Un tournant dans la Guerre Froide irano-saoudienne?

Enfin, la crise sanitaire a-t-elle un impact sur la « guerre froide » qui oppose l’Iran à l’Arabie saoudite et, plus largement, à la majorité des pétromonarchies comme les Emirats arabes unis (EAU) ? Le soutien de Téhéran aux rebelles houthis au Yémen, contre lesquels l’Arabie saoudite est militairement engagée au sein d’une coalition, ne semble pas faiblir. Riyad voit certes la contestation de l’influence iranienne au Liban et en Irak d’un œil favorable, mais nous avons vu que ce fait n’était pas lié à la crise sanitaire. La question reste pour l’instant en suspens, mais il est sûr que les Saoudiens se réjouissent des difficultés internes de l’Iran. Par ailleurs, l’accord entre les EAU et Israël d’août dernier pourrait préfigurer l’ouverture de relations officielles entre Tel Aviv et Riyad, ce qui constituerait un basculement majeur dans la géopolitique moyen-orientale. Il n’est néanmoins pas certain que cela profite réellement à l’Arabie saoudite dans sa confrontation avec l’Iran. Ce dernier, sans aucun doute, en profiterait pour dénoncer la « trahison » envers les Palestiniens, thème qui pourrait lui valoir un fort regain de popularité au sein des populations arabes. C’est peut-être la crainte de cela qui empêche l’Arabie saoudite de franchir le pas. La guerre froide entre les deux pays ne se mène pas uniquement par l’intermédiaire de proxies, mais aussi au sein des opinions publiques de la région.

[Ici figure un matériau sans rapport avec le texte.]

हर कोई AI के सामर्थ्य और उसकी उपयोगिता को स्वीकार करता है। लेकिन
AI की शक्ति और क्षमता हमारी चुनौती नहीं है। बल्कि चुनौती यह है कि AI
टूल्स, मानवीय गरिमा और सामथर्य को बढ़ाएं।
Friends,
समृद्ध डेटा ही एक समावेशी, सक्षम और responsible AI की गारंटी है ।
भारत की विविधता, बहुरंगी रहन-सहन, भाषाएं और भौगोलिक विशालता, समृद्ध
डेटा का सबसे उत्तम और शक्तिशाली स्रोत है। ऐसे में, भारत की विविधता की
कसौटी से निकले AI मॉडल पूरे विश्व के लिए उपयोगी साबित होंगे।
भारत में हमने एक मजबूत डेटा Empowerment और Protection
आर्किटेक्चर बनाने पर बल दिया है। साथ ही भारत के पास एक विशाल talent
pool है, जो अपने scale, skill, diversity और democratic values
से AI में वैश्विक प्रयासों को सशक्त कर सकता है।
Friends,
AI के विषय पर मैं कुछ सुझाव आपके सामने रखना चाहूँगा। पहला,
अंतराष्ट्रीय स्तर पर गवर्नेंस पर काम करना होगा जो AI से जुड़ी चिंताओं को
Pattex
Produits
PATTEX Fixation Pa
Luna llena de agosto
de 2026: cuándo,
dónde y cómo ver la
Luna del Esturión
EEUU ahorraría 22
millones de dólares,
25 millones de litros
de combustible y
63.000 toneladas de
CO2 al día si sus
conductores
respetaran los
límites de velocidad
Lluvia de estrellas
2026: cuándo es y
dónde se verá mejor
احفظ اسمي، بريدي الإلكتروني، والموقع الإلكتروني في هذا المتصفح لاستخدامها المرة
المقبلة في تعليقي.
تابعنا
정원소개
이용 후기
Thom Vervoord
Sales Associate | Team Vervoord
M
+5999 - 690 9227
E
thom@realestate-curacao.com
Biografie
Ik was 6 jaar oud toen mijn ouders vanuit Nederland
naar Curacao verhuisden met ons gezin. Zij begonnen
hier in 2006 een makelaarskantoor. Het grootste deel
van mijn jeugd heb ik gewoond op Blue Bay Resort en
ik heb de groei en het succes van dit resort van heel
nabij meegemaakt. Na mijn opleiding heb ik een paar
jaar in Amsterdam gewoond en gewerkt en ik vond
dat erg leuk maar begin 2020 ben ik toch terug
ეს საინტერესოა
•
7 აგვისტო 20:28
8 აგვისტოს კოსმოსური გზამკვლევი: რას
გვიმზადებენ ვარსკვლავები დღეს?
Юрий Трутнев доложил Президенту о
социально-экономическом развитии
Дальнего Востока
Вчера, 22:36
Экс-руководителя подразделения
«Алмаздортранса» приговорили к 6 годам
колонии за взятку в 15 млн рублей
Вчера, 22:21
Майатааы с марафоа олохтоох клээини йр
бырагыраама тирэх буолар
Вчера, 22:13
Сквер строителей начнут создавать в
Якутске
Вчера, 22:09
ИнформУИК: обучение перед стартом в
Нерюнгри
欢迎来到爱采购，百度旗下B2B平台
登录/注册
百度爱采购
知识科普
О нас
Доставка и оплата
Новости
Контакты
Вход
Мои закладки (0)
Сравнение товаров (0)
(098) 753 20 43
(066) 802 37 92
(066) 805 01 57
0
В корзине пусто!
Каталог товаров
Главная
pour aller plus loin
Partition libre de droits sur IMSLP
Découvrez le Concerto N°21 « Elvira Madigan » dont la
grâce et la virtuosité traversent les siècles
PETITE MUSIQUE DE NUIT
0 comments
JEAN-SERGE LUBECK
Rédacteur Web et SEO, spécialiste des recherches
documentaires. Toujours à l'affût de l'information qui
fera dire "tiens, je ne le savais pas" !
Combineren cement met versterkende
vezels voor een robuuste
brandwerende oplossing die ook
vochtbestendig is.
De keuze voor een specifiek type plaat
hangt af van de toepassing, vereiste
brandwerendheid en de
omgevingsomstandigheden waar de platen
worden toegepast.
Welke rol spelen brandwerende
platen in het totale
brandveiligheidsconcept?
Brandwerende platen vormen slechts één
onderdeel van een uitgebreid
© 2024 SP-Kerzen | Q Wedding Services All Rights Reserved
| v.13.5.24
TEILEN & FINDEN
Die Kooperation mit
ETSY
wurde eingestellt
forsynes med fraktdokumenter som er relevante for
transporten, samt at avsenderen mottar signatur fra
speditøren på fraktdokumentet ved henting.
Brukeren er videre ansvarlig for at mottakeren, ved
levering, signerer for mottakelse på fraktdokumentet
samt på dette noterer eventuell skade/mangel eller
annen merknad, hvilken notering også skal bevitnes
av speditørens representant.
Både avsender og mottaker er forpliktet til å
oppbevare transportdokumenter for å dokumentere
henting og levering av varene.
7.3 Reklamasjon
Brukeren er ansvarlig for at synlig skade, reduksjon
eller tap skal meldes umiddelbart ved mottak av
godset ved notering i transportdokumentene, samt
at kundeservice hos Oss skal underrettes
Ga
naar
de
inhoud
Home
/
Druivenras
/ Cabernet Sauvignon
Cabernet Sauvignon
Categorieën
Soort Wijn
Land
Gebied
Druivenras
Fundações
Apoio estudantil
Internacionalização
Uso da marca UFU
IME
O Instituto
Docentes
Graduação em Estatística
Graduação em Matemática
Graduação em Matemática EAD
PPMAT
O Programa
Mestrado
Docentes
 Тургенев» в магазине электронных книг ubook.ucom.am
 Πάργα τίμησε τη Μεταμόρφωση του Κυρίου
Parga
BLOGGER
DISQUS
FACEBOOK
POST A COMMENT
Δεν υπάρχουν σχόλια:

L’Iran est, certes, affaibli intérieurement par la crise sanitaire du Covid. Mais, à ce stade, il est très prématurer d’évoquer un fléchissement de sa stratégie régionale en raison de cette crise. L’élément le plus central est bien l’issue de la présidentielle américaine. Une défaite de Trump en raison, notamment, de la gestion du Covid pourrait bien marquer un changement majeur au Moyen-Orient.

Matthieu ANQUEZ est Président d’ARES Stratégie. Après avoir été pendant plus de 12 ans consultant en géopolitique au sein de la société CEIS, Matthieu Anquez a fondé en 2019 ARES Stratégie, spécialisé en conseil, études et formations dans le domaine de la défense, de la géopolitique et de la prospective. Il est plus particulièrement spécialisé sur les questions de prospective politique et de géopolitique, plus spécialement sur le Moyen-Orient, l’Asie de l’Est et du Sud-Est, ainsi que sur des problématiques comme le nucléaire et le balistique, les menaces émergentes, les questions maritimes ou encore les approvisionnements en matériaux stratégiques. Contributeur à plusieurs médias (presse, télévision, radio), il est par ailleurs l’auteur de plusieurs ouvrages sur la géopolitique de l’Iran et l’Afghanistan.